### Work task
From the article on Fashion Revolution Week, list the conditions that it says most fashion workers already face.
Segment Start: Source document
April 20-26th is Fashion Revolution Week, an opportunity to discuss human rights and environmental issues within the global fashion industry, and to highlight ways that brands and individuals are using fashion as a force for good. However, this year we are faced with unique problems caused by the virus Covid-19. The global pandemic - and subsequent economic fallout - have affected individuals, businesses and entire industries worldwide, and workers in the fashion industry are among the most vulnerable.
The majority of fashion workers already work in unsafe conditions, are paid below a living wage, and don’t receive paid sick leave or severance. When many garment workers in the $750+ billion industry are already so vulnerable, they are positioned to suffer the most from the economic fallout caused by the coronavirus.
IndustriALL, the global trade union which works to give workers around the world a voice, says that millions of garment makers have already lost their jobs as a result of the virus and have no access to social or financial safety nets to help them weather this storm.
Beyond losing their jobs as global supply chains are disrupted and demand drops, many factory workers are not getting paid for work already completed. As large retailers have been forced to close their doors due to lockdowns, many are refusing to pay their bills.
“It’s standard practice for brands not to pay for products until after they’re shipped. When an order is put on hold or canceled, payments are also held or canceled. That leaves suppliers on the hook for both their workers’ salaries and, because they buy their materials outright, for what they owe their own suppliers. Without revenue coming in or much cushion in their budgets, factory owners may be forced to cut jobs.”
~ Vogue Business
The current crisis further illuminates the inequalities that already exist in the global fashion industry. How can we mobilize around this pandemic to bring about much-needed change?
5 Ways to Support the Fashion Revolution During the Covid-19 Crisis
1. Email brands and demand they pay their workers fairly.
The Fashion Revolution is leading the movement to demand that fashion brands honor the orders they have already placed with their suppliers and ensure the workers making their products are protected, supported and paid properly during this crisis.
They have created a letter template and collected email addresses from global fashion brands, so you can send a letter as easy as selecting a retailer from the dropdown, signing your name and clicking “send.”
Segment End: Source document
Segment Start: Dataset entries
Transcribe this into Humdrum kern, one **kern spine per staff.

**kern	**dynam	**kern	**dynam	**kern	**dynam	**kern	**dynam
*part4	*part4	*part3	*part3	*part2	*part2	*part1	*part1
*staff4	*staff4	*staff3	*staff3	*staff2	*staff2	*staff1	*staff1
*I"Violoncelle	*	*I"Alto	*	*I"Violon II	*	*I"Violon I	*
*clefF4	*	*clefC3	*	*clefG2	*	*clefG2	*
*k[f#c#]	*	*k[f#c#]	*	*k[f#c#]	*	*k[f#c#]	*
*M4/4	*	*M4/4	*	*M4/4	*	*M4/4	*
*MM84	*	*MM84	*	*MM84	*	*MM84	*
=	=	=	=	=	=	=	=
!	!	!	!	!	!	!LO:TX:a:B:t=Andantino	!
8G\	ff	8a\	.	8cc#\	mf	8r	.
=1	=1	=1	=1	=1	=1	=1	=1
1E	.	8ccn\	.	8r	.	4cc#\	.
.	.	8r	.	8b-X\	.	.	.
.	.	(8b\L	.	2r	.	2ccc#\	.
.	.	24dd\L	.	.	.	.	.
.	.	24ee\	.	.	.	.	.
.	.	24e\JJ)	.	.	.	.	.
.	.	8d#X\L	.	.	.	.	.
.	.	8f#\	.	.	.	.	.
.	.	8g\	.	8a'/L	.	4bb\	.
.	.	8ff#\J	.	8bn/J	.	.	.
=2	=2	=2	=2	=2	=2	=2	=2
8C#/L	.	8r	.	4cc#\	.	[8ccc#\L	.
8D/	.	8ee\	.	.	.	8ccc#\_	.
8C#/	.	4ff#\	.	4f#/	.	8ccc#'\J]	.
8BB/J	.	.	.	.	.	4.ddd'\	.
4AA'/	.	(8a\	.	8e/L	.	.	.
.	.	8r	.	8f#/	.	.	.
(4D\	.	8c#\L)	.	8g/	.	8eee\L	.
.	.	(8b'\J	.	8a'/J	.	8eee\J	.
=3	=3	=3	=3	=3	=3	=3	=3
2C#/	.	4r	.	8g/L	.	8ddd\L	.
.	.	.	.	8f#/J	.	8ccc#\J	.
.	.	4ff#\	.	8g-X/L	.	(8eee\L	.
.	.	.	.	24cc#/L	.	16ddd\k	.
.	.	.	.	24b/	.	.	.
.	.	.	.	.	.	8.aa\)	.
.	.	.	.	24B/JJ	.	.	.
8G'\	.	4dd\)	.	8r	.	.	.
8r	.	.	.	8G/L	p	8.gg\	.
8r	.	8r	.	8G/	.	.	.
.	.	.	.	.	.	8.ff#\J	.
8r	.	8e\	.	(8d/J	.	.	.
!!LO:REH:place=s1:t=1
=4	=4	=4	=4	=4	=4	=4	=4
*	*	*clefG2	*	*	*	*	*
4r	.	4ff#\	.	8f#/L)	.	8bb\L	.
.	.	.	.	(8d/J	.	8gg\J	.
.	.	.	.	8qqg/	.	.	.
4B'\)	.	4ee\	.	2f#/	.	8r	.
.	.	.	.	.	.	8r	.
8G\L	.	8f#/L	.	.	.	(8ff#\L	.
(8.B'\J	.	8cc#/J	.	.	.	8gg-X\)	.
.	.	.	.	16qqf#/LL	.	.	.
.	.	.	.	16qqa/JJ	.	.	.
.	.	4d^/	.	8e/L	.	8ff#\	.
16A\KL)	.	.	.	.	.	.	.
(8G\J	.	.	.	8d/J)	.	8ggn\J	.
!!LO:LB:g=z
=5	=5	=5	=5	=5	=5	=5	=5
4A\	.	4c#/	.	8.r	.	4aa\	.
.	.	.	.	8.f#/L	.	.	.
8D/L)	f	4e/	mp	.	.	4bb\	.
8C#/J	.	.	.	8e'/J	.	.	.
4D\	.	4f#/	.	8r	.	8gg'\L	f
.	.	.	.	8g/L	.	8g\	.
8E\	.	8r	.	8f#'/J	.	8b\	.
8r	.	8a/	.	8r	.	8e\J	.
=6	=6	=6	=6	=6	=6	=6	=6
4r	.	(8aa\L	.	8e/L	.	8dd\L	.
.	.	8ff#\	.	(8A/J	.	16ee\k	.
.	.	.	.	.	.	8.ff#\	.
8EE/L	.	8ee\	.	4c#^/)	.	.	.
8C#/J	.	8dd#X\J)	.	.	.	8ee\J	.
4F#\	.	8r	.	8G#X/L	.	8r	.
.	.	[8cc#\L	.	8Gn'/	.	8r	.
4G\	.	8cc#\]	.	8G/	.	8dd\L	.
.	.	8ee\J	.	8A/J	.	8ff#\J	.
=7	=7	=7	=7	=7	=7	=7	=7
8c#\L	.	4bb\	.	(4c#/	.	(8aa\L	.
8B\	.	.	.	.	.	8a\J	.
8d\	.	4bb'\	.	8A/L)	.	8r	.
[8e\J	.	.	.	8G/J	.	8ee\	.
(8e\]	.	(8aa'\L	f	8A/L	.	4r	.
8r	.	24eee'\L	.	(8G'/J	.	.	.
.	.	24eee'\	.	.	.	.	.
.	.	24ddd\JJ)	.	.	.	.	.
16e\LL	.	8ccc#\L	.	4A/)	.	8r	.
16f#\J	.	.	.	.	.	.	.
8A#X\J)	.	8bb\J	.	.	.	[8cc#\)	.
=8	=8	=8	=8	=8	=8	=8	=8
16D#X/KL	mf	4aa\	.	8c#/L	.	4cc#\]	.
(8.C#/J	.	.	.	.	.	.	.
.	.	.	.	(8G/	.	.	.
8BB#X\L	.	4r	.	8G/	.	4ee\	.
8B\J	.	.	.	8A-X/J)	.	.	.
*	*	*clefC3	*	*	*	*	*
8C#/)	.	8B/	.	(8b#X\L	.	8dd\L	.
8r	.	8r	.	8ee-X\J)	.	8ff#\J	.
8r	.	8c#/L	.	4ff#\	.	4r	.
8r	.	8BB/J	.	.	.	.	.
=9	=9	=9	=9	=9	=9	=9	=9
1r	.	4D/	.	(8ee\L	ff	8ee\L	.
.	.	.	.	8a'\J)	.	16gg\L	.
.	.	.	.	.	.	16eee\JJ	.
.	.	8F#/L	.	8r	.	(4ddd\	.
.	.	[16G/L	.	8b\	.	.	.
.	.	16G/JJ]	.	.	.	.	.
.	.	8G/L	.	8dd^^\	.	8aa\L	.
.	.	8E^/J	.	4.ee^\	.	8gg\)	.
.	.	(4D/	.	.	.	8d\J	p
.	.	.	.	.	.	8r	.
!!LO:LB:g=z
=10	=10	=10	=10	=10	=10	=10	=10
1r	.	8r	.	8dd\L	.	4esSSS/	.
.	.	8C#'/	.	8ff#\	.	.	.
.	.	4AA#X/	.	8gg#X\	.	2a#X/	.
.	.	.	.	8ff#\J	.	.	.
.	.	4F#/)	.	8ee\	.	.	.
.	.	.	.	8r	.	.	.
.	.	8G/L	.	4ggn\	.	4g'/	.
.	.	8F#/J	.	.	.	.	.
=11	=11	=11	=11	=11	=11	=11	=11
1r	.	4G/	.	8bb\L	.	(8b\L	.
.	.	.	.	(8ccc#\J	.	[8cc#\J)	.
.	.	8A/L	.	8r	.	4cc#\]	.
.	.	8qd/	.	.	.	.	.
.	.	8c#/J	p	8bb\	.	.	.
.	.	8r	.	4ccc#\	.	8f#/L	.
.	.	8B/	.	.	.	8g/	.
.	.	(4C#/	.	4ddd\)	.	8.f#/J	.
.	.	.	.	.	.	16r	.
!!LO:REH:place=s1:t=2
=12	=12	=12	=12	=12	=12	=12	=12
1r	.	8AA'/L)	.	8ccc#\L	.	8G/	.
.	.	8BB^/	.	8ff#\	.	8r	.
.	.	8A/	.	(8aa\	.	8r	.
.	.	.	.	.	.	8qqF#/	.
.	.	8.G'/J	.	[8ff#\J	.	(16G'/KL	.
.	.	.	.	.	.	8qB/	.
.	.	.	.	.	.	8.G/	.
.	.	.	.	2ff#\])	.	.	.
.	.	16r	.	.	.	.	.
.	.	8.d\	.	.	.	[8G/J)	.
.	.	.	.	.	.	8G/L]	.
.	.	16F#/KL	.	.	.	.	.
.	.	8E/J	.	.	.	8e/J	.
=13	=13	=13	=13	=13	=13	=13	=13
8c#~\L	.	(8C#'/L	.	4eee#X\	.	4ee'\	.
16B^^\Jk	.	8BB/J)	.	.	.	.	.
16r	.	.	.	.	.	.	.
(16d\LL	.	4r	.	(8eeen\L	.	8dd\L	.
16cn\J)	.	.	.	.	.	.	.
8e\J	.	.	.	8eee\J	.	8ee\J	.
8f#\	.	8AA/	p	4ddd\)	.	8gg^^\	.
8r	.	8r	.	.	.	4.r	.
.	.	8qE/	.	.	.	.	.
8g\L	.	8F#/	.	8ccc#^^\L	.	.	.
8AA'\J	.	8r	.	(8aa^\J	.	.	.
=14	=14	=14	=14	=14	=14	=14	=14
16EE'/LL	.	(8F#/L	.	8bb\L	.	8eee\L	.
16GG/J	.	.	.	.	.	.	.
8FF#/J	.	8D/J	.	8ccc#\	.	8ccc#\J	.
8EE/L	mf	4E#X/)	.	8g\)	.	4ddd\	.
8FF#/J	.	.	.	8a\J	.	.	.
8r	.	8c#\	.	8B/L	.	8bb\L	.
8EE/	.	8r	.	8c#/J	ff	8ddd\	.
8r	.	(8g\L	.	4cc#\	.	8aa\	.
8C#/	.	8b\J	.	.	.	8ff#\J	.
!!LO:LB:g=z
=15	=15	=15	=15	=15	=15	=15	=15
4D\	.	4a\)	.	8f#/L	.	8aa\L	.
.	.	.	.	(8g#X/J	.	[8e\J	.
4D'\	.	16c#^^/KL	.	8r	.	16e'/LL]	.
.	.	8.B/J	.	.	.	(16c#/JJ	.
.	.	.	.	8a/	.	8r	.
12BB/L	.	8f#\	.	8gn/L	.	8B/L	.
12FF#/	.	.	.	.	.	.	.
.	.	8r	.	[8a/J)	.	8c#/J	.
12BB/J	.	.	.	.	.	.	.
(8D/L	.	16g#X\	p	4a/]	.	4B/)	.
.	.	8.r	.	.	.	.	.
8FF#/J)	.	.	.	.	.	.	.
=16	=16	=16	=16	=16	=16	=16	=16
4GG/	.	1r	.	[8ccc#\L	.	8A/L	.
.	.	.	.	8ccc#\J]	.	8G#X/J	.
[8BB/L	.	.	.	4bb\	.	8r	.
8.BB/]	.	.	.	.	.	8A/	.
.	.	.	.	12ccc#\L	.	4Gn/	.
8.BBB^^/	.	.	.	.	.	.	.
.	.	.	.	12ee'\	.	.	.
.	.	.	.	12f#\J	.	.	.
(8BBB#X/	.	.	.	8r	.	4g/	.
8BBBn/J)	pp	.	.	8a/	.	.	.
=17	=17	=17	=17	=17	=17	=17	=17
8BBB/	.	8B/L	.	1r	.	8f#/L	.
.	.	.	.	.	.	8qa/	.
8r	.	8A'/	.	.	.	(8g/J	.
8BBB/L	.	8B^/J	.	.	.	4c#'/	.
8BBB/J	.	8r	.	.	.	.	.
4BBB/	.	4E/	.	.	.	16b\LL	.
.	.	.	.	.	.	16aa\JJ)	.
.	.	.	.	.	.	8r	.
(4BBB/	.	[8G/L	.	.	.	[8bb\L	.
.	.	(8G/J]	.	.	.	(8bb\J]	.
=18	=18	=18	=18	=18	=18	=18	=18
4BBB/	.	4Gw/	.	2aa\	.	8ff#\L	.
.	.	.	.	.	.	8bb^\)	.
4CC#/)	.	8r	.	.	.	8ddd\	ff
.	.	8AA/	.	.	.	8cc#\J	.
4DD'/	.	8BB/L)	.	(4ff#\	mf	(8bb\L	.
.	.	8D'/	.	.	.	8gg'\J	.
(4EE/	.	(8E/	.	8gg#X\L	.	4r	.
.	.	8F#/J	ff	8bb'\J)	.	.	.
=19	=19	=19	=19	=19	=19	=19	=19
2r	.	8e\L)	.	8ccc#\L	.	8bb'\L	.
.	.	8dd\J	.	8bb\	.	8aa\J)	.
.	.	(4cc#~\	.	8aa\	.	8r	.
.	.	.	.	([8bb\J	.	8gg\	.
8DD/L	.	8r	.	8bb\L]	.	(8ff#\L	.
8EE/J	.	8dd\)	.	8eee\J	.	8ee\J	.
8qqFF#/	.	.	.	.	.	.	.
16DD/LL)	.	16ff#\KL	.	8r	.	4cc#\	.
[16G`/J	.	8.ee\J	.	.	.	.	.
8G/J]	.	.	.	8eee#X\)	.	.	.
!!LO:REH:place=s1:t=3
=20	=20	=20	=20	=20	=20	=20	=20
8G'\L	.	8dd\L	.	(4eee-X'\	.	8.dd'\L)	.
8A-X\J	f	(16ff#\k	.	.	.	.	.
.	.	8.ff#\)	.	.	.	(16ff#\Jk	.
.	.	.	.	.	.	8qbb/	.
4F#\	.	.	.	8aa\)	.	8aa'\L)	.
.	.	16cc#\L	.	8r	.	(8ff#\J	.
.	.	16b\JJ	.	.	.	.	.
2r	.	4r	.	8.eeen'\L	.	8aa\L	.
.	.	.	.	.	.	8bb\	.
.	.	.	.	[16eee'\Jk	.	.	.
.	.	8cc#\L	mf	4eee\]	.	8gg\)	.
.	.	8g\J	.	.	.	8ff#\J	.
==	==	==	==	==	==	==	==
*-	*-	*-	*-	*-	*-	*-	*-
Segment End: Dataset entries
### Solution to this task
- Unsafe working conditions
- Pay below a living wage
- No paid sick leave
- No severance